Spotkanie wybranej grupy krajów na temat migracji odbędzie się w niedzielę w Brukseli. Udział w szczycie potwierdzili przywódcy 16 państw. Nie ma wśród nich między innymi krajów Grupy Wyszehradzkiej. Premier Mateusz Morawiecki tłumaczył kilka dni temu, że Polska, Czechy, Słowacja i Węgry nie należą do klubu przyjaciół relokacji.
O zorganizowanie szczytu zabiegała kanclerz Niemiec Angela Merkel, która ma problemy wewnętrzne w kraju. Szef MSW, przewodniczący CSU Horst Seehofer zażądał zaostrzenia polityki azylowej, domagając się zakazu wjazdu dla migrantów, którzy złożyli już wniosek azylowy w innym kraju Unii Europejskiej lub nie mają dokumentów.

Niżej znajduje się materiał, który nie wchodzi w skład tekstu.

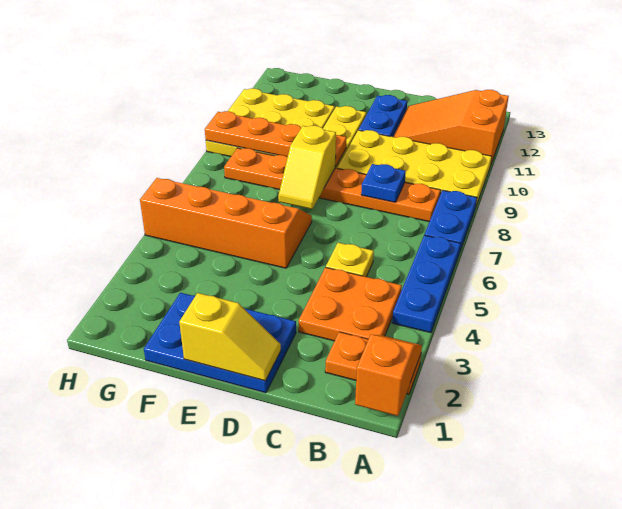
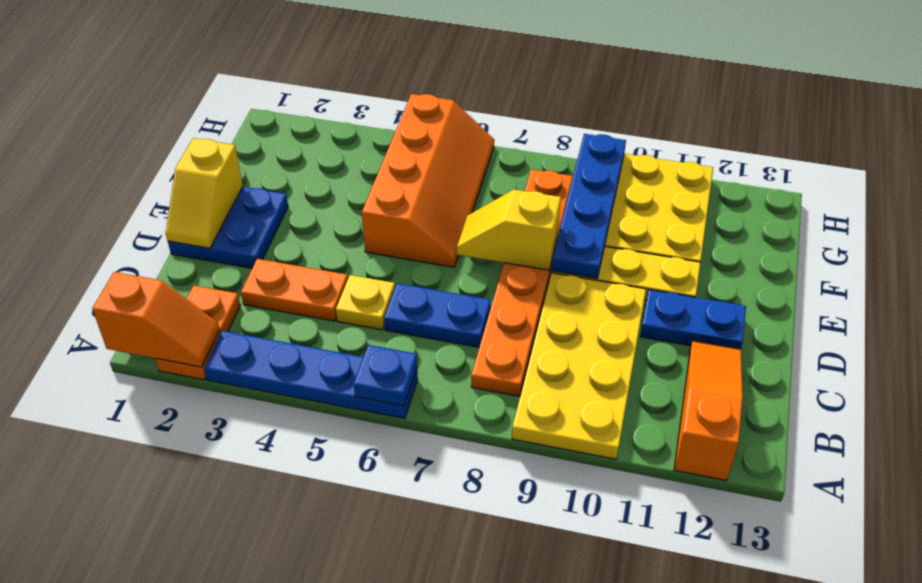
blue plate A4:A6 level 1 -> blue plate A3:A6 level 1
blue plate A7:A8 level 1 -> blue plate C6:C7 level 1
orange slope A11:C12 level 1 top A -> orange slope A12:C12 level 1 top A
orange plate B3:C4 level 1 -> orange plate C3:C4 level 1
blue plate C8 level 2 -> blue plate A6 level 2
blue plate D1:F2 level 1 -> blue plate D1:E2 level 1
orange plate E9:H9 level 2 -> blue plate E9:H9 level 2

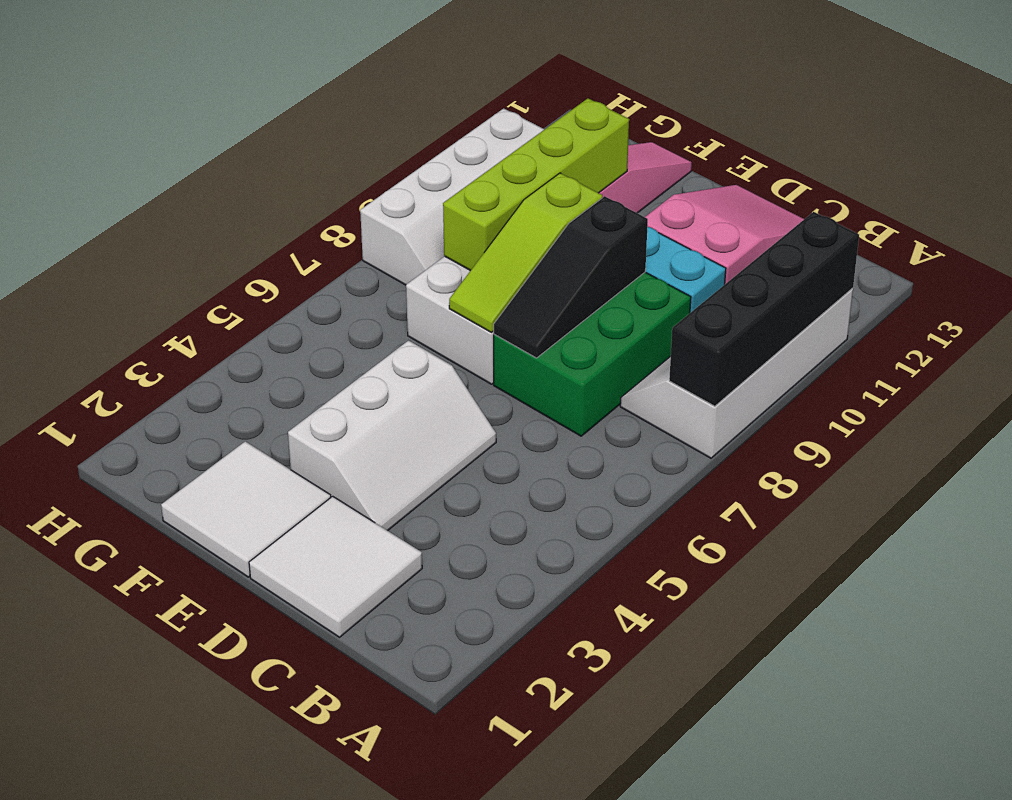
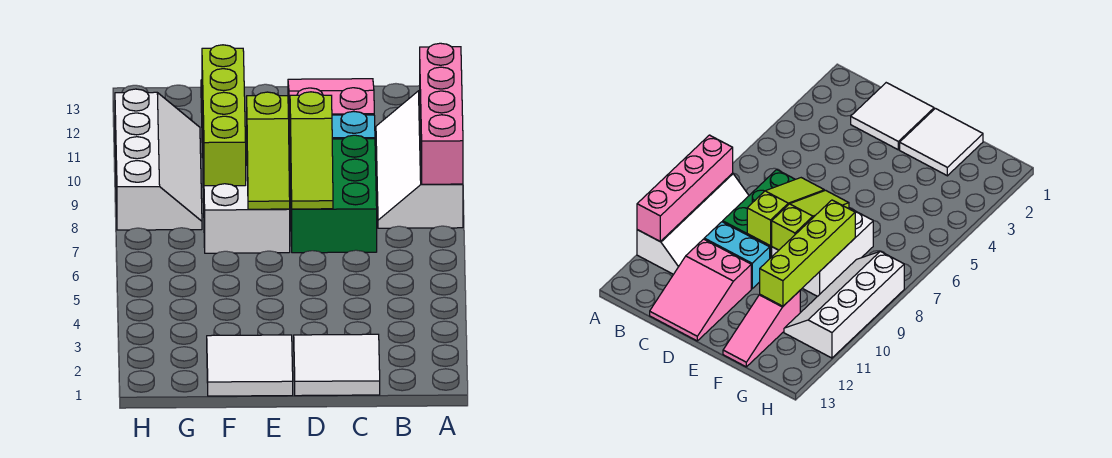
black brick A8:A11 level 2 -> pink brick A8:A11 level 2
white slope D3:E5 level 1 top E -> none
black slope D7:D9 level 2 top 9 -> lime slope D7:D9 level 2 top 9

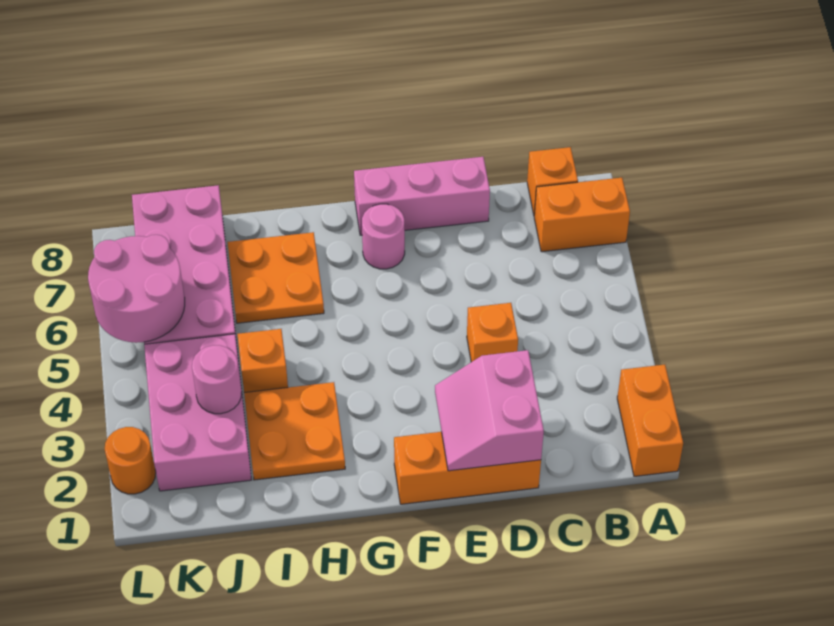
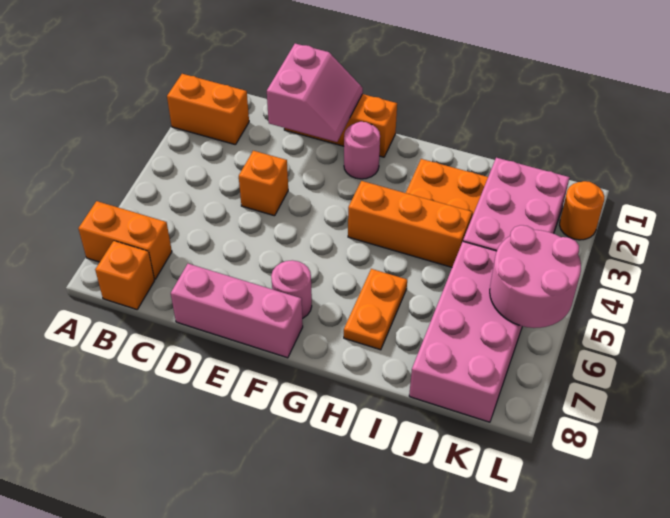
orange brick A1:A2 level 1 -> orange brick A2:B2 level 1
orange plate H6:I7 level 1 -> orange plate H6:H7 level 1
orange brick I4 level 1 -> orange brick G4:I4 level 1
pink round brick J3 level 2 -> pink round brick F2 level 1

Od początku było wiadomo, że w szczycie wezmą udział kraje z południa Europy zmagające się z presją migracyjną, czyli Włochy, Hiszpania, Grecja i Malta, a także Francja i Niemcy oraz obecna prezydencja, czyli Bułgaria, oraz Austria, która od lipca będzie kierować pracami Unii. Później udział w spotkaniu potwierdziły również Belgia, Holandia, Luksemburg, Dania, Finlandia, Szwecja, Chorwacja i Słowenia.